### EXERCISE AIM
Copy the rows from their start through the line containing "left hip: (539, 487, 0)", replacing "Person at" with "Figure at" and keeping everything else the same. Don't include the picture in your answer.

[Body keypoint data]
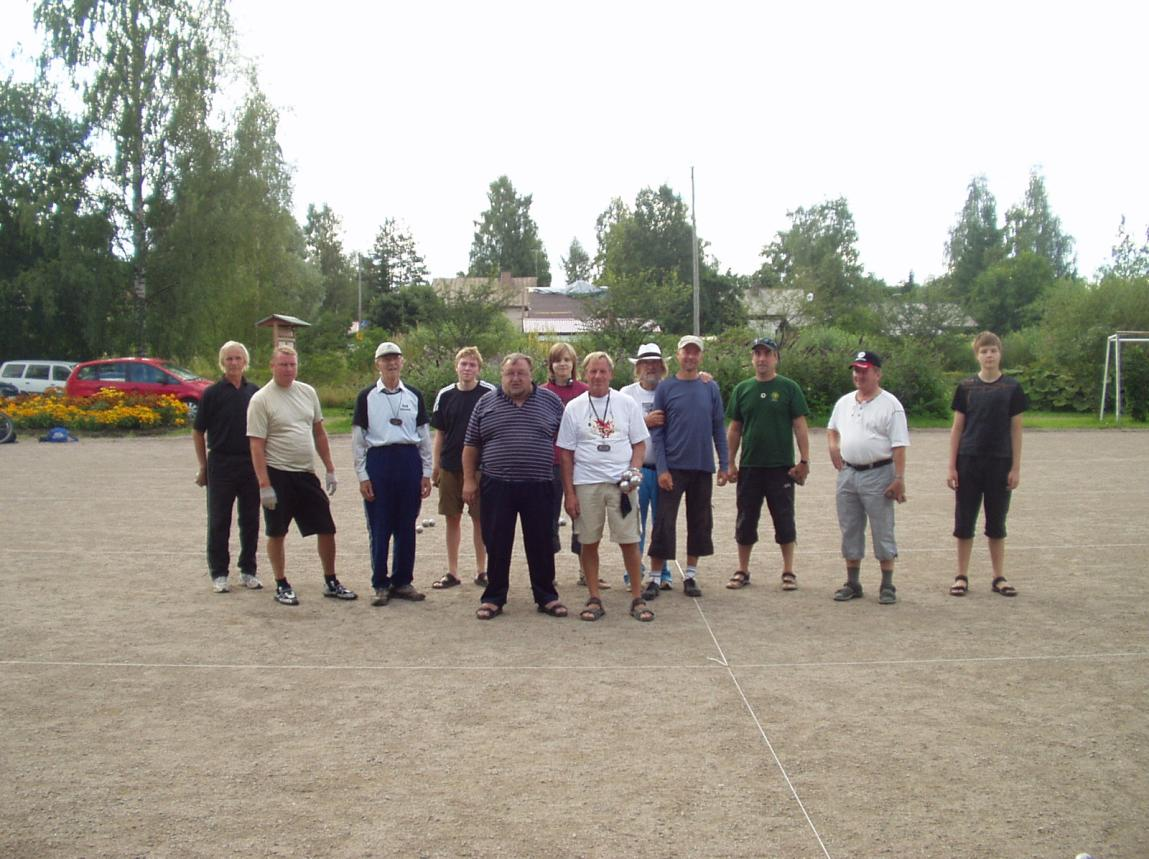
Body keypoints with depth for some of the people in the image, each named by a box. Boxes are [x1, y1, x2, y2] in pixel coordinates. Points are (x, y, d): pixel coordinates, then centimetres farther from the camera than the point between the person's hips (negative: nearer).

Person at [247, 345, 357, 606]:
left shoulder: (308, 392, 8)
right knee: (276, 533, 6)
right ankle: (281, 585, 19)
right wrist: (264, 486, -16)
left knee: (326, 528, 7)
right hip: (278, 475, -5)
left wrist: (330, 469, 10)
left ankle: (331, 582, 21)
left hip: (306, 474, 5)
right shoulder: (261, 399, -9)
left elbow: (319, 432, 15)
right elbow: (257, 446, -11)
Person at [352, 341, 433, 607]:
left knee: (406, 527, 6)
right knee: (379, 527, 0)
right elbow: (358, 439, 2)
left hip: (409, 461, 2)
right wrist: (362, 476, -4)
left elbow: (424, 436, 11)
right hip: (378, 461, -2)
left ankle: (402, 582, 17)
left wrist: (426, 473, 6)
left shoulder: (414, 396, 10)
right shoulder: (366, 396, 4)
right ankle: (380, 585, 11)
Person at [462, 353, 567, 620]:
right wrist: (469, 480, 3)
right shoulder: (486, 403, 6)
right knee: (496, 545, 5)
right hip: (496, 487, 0)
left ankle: (546, 597, 19)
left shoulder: (551, 402, 5)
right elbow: (471, 445, 9)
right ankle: (493, 598, 15)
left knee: (541, 544, 7)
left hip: (539, 487, 0)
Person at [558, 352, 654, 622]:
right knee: (588, 542, 5)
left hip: (621, 483, 0)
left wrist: (633, 472, -9)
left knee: (629, 541, 0)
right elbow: (566, 454, 5)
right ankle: (594, 599, 16)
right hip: (586, 484, 1)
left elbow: (640, 444, 8)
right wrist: (569, 493, 0)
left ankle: (637, 598, 11)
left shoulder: (627, 404, 5)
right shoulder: (574, 407, 5)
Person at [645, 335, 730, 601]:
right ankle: (654, 578, 7)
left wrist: (724, 464, 3)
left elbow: (719, 428, 8)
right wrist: (662, 468, -10)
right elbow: (657, 432, -3)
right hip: (673, 467, -3)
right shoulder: (665, 387, -1)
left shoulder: (711, 388, 6)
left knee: (700, 523, 9)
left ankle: (690, 576, 21)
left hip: (703, 468, 3)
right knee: (664, 523, -2)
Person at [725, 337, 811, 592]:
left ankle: (788, 572, 16)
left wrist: (804, 460, -8)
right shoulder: (742, 389, 7)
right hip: (749, 466, 3)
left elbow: (800, 426, -2)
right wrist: (731, 463, 5)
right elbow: (734, 429, 10)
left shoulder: (789, 388, 0)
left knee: (784, 520, 5)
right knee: (745, 520, 8)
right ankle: (742, 571, 19)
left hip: (781, 466, -2)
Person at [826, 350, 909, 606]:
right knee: (850, 532, 11)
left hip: (878, 474, -6)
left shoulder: (890, 405, -8)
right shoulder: (844, 402, 11)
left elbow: (899, 446, -12)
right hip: (848, 474, 6)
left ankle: (887, 586, 9)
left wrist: (899, 479, -17)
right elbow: (832, 429, 27)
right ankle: (852, 583, 21)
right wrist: (834, 448, 10)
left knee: (882, 532, 1)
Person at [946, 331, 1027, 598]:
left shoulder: (1012, 387, 1)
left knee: (997, 523, 8)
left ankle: (999, 577, 18)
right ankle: (961, 576, 15)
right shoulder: (966, 387, 2)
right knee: (964, 522, 4)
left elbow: (1016, 429, 2)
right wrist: (952, 466, -1)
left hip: (1000, 463, 0)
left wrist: (1016, 467, -2)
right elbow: (957, 428, 3)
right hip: (969, 461, 0)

### REPLY TO THE TASK
Body keypoints with depth for some of the people in the image, each named by a box. Boxes are [x1, y1, x2, y2] in pixel coordinates. Points are (x, y, d): pixel coordinates, then centimetres farther from the camera than the point between the person's hips (negative: nearer).

Figure at [247, 345, 357, 606]:
left shoulder: (308, 392, 8)
right knee: (276, 533, 6)
right ankle: (281, 585, 19)
right wrist: (264, 486, -16)
left knee: (326, 528, 7)
right hip: (278, 475, -5)
left wrist: (330, 469, 10)
left ankle: (331, 582, 21)
left hip: (306, 474, 5)
right shoulder: (261, 399, -9)
left elbow: (319, 432, 15)
right elbow: (257, 446, -11)
Figure at [352, 341, 433, 607]:
left knee: (406, 527, 6)
right knee: (379, 527, 0)
right elbow: (358, 439, 2)
left hip: (409, 461, 2)
right wrist: (362, 476, -4)
left elbow: (424, 436, 11)
right hip: (378, 461, -2)
left ankle: (402, 582, 17)
left wrist: (426, 473, 6)
left shoulder: (414, 396, 10)
right shoulder: (366, 396, 4)
right ankle: (380, 585, 11)
Figure at [462, 353, 567, 620]:
right wrist: (469, 480, 3)
right shoulder: (486, 403, 6)
right knee: (496, 545, 5)
right hip: (496, 487, 0)
left ankle: (546, 597, 19)
left shoulder: (551, 402, 5)
right elbow: (471, 445, 9)
right ankle: (493, 598, 15)
left knee: (541, 544, 7)
left hip: (539, 487, 0)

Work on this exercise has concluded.